After the drama of Cape Horn, the weather was mellow here, and the landscape gentle and easy on the eye. But the mood was sombre, too, for this was an abandoned village, a failed project. Huge buzzards squatted on the ruins of an old house. This had been the place where Jemmy Button lived.
On his landmark second voyage, Robert FitzRoy abducted four Fuegian natives to take them back to London to be educated. When he returned with three of them some years later they reverted to their former way of life. Jemmy was one of the natives. He had been taught to eat with a knife and fork, mastered English and even met the king and queen; but when he arrived home, he took off his civilised clothes and again became a Fuegian native.
Nonetheless, Wulaia was chosen as the location for a Christian mission in 1833. Isolated and exposed to the vagaries of the climate – and warring Yamanas – it was doomed to fail. But over the years missionaries came and went, bringing with them the European diseases that would help wipe out the Fuegian natives. Eventually the mission moved on to Ushuaia, and Wulaia was left to nature. It’s a ghostly place; as we climbed a hill behind the ruined house a shroud of mist descended.

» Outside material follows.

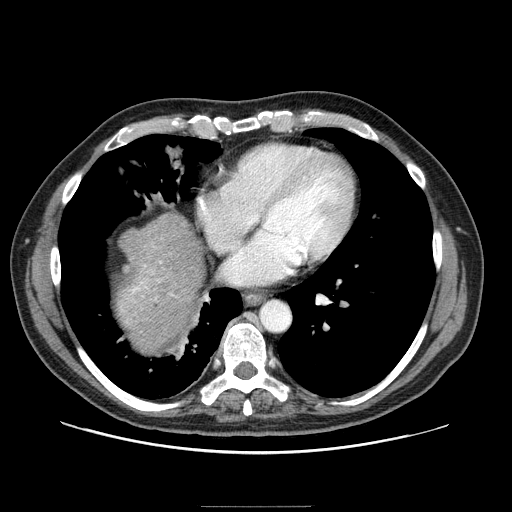
Contrast-enhanced abdominal CT (liver protocol), one axial slice; slice 86 of 99 in the series (ordered by position); 100 kVp; one of 2 acquisitions stored at this slice position; soft-tissue window (W 400 / L 40 HU); 512 × 512 image matrix, field of view 400 × 400 mm. From the clinical record (not read from this slice): diagnosis: hepatocellular carcinoma (patient treated with transarterial chemoembolisation; whether this scan precedes or follows treatment is not stated here); TNM stage (as recorded): Stage-II; Child-Pugh class: A; tumour differentiation: well differentiated; tumour nodularity: multinodular.
Structures marked on this image (semi-automatic segmentation, software-assisted and operator-edited):
- liver parenchyma outside the tumour (the mass and vessels are separate outlines, so this box may not span the whole liver): bounding box [x1, y1, x2, y2] px = [118, 214, 204, 350]
- portal vein: [131, 262, 161, 293]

Tierra del Fuego, like Antarctica, is rich in human as well as natural narratives. But it seemed fitting to end my own story where settlers had failed to conquer the environment and to overcome their own limitations. The planet has fewer and fewer places that feel genuinely off the map and out of this world; Wulaia, which had once appeared in church bulletins in Britain, was reverting to form again.